▶ [PROBLEM REQUIREMENTS]
Reproduce the following lines of the records word for word: start at the line containing "scientific name: Senecio junceus" and stop after the final line of the records.

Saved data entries
** start **

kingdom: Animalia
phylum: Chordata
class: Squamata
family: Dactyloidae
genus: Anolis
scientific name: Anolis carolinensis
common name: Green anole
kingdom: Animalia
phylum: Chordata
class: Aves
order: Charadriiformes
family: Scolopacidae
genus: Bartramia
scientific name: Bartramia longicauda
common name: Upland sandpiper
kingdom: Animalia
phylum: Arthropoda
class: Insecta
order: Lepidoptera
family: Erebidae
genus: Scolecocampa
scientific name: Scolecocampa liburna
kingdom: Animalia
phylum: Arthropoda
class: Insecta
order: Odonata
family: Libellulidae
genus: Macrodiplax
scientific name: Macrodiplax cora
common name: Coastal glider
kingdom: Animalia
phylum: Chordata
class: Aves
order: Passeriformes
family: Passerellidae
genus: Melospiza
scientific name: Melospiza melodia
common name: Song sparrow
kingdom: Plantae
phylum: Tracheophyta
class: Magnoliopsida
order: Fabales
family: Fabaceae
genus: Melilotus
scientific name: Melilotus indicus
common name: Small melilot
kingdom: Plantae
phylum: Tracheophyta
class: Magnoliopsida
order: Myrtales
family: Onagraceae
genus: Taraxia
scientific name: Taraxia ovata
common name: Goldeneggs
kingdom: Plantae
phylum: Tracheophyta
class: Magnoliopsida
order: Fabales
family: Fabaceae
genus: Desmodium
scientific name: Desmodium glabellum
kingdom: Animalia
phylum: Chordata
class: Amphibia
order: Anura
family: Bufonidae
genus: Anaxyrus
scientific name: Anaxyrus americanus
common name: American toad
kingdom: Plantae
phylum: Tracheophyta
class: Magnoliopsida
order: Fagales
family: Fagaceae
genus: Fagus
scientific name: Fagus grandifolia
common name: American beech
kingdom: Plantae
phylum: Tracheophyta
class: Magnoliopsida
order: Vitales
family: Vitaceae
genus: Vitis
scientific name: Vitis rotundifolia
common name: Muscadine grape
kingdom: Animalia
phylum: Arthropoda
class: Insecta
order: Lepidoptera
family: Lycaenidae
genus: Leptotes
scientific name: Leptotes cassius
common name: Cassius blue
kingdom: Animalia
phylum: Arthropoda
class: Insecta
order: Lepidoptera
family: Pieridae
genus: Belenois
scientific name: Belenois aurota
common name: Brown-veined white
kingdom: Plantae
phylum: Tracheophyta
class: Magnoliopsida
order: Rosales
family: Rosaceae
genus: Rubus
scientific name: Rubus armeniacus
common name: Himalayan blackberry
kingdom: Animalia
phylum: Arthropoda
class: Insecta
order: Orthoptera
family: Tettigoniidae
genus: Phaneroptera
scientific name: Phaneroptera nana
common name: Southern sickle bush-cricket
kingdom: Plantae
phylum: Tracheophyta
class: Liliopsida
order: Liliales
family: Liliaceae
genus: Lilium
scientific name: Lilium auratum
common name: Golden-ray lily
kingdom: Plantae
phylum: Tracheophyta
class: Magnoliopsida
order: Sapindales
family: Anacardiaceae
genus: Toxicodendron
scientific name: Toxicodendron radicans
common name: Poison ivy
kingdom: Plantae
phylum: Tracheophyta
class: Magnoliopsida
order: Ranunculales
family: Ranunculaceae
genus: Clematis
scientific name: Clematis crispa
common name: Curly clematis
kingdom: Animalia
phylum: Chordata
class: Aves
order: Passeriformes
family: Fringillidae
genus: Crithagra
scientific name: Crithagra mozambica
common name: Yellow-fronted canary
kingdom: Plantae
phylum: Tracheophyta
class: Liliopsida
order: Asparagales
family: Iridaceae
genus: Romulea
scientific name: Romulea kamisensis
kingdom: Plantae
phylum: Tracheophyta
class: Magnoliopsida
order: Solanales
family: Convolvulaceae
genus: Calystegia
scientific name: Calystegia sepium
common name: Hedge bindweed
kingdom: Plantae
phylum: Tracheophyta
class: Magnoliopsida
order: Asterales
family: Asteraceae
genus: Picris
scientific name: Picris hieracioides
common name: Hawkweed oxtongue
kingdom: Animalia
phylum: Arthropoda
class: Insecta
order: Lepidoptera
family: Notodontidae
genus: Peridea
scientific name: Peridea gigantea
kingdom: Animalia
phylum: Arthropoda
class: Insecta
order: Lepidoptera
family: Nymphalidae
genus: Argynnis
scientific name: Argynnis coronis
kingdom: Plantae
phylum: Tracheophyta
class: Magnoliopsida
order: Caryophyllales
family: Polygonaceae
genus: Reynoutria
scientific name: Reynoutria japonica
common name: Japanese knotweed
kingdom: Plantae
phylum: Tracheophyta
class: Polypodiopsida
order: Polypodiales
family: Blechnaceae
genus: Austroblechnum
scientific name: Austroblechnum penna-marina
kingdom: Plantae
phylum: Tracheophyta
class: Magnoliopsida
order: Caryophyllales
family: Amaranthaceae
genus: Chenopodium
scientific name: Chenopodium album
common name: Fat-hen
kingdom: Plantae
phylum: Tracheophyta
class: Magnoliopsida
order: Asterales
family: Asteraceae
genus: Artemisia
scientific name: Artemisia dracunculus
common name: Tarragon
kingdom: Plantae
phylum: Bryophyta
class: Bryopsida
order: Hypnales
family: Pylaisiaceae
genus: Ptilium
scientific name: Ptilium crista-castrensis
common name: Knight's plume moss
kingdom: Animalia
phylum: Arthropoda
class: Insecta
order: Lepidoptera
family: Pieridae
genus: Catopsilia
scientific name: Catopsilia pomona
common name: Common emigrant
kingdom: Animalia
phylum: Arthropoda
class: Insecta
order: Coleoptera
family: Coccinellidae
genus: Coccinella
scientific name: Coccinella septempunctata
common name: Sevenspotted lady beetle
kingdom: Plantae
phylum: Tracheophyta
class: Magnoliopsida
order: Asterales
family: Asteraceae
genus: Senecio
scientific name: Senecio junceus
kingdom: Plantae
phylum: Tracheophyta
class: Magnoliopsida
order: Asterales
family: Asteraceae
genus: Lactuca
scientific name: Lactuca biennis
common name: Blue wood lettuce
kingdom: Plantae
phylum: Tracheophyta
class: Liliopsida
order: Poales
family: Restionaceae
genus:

** end **

▶ [SOLVED PROBLEM]
scientific name: Senecio junceus
kingdom: Plantae
phylum: Tracheophyta
class: Magnoliopsida
order: Asterales
family: Asteraceae
genus: Lactuca
scientific name: Lactuca biennis
common name: Blue wood lettuce
kingdom: Plantae
phylum: Tracheophyta
class: Liliopsida
order: Poales
family: Restionaceae
genus:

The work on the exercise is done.